Background: Macrophage infiltration and cytokine production are important in the pathogenesis of crescentic glomerulonephritis in anti-neutrophil cytoplasm antibody (ANCA)-associated vasculitis. The aim of this study was to investigate whether urinary levels of chemokines, monocyte chemoattractant protein-1 (MCP-1) and fractalkine, were useful tools for non-invasive assessment of renal vasculitis.
Methods: In a prospective study, concentrations of chemokines were measured in urine and serum samples using specific enzyme-linked immunosorbent assays, and related to the patients' clinical status. Renal expression of MCP-1 was studied by immunohistochemical staining of renal biopsies.
Results: Urinary levels of MCP-1 were significantly higher in patients with active (P<0.01) or persistent (P<0.05) renal vasculitis, in comparison with healthy volunteers, control patients, patients with inactive vasculitis and patients with extra-renal disease only. There were no differences in serum concentrations of MCP-1 between these groups. Reduction in urinary MCP-1 levels following treatment preceded the improvement of renal function by a median of 2 weeks. In one patient, rising urinary levels of MCP-1, despite immunosuppressive therapy, was associated with progression to severe renal failure. There were no differences in urinary fractalkine levels between the different groups of patients and controls.
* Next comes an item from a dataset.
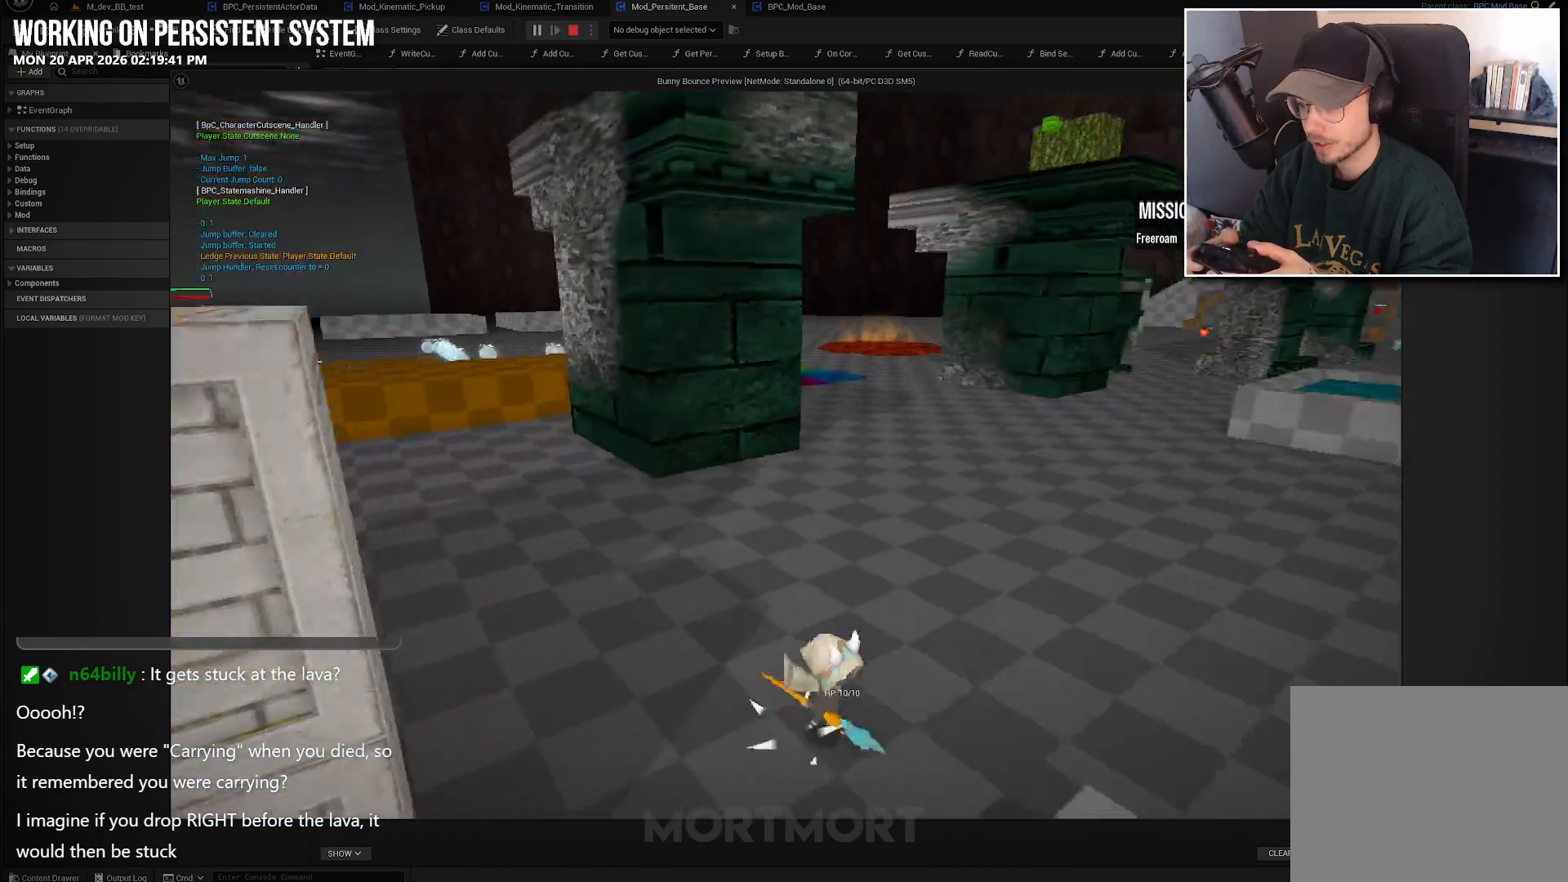
{"buttons": [], "left_stick": "up-right", "right_stick": "center", "events": [[33, "left_stick", "up-right"], [383, "right_stick", "center"]]}
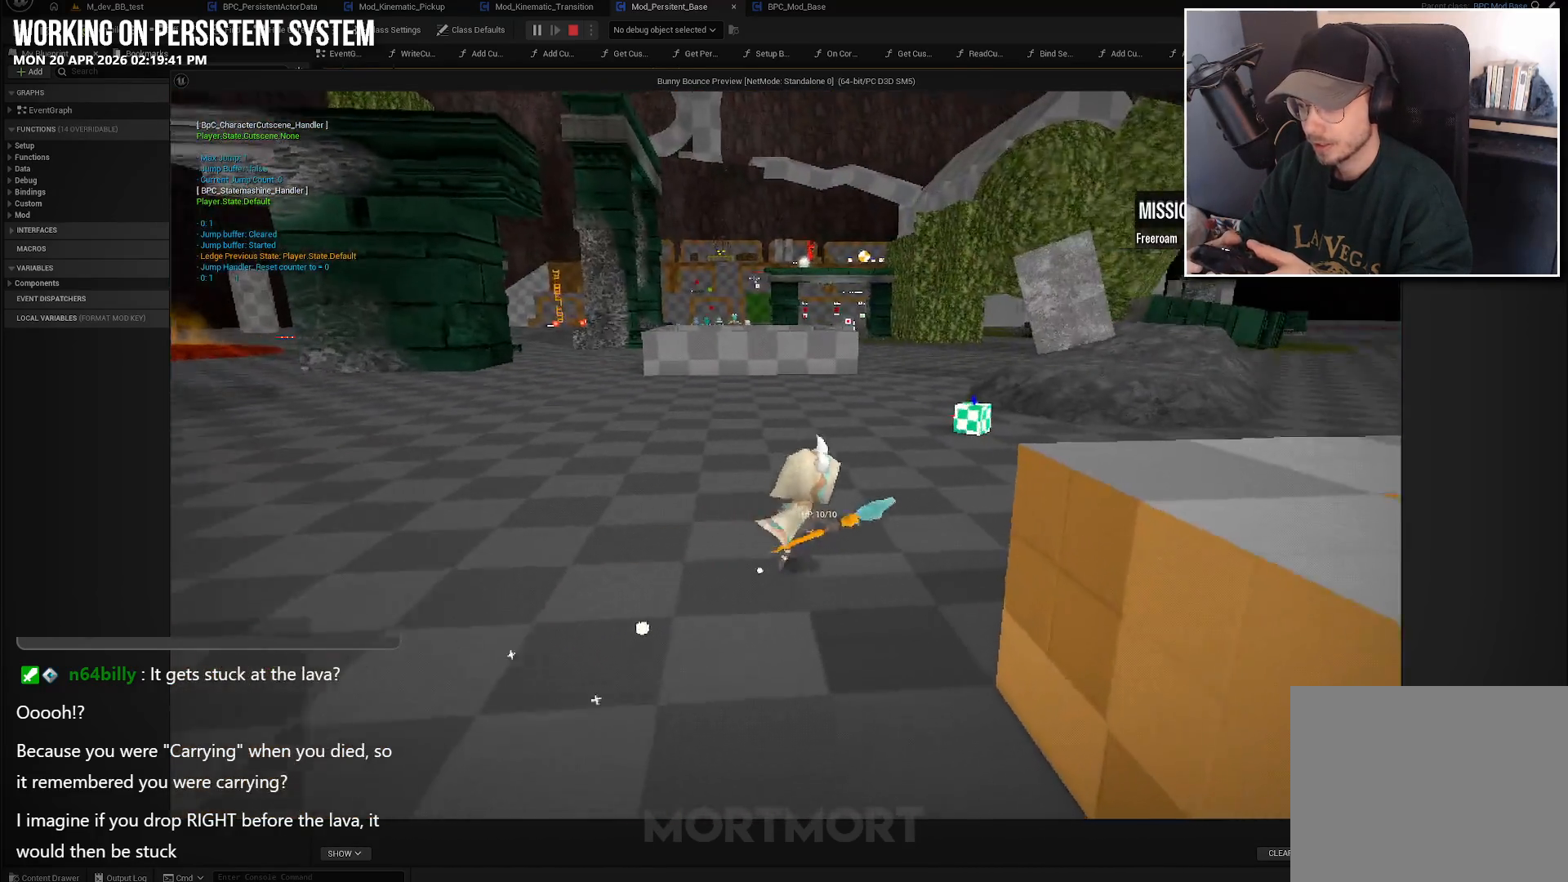
{"buttons": [], "left_stick": "up", "right_stick": "center", "events": [[117, "left_stick", "up"]]}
Immunohistology of renal biopsies from patients with crescentic glomerulonephritis showed increased staining for MCP-1 in glomerular and interstitial cells. Urinary MCP-1 levels correlated with glomerular, but not tubulointerstitial, macrophage infiltration (P<0.05).
Conclusions: This study shows that measurement of urinary MCP-1, but not fractalkine, is a useful non-invasive technique for the assessment of renal involvement and monitoring the response to therapy in ANCA-associated vasculitis.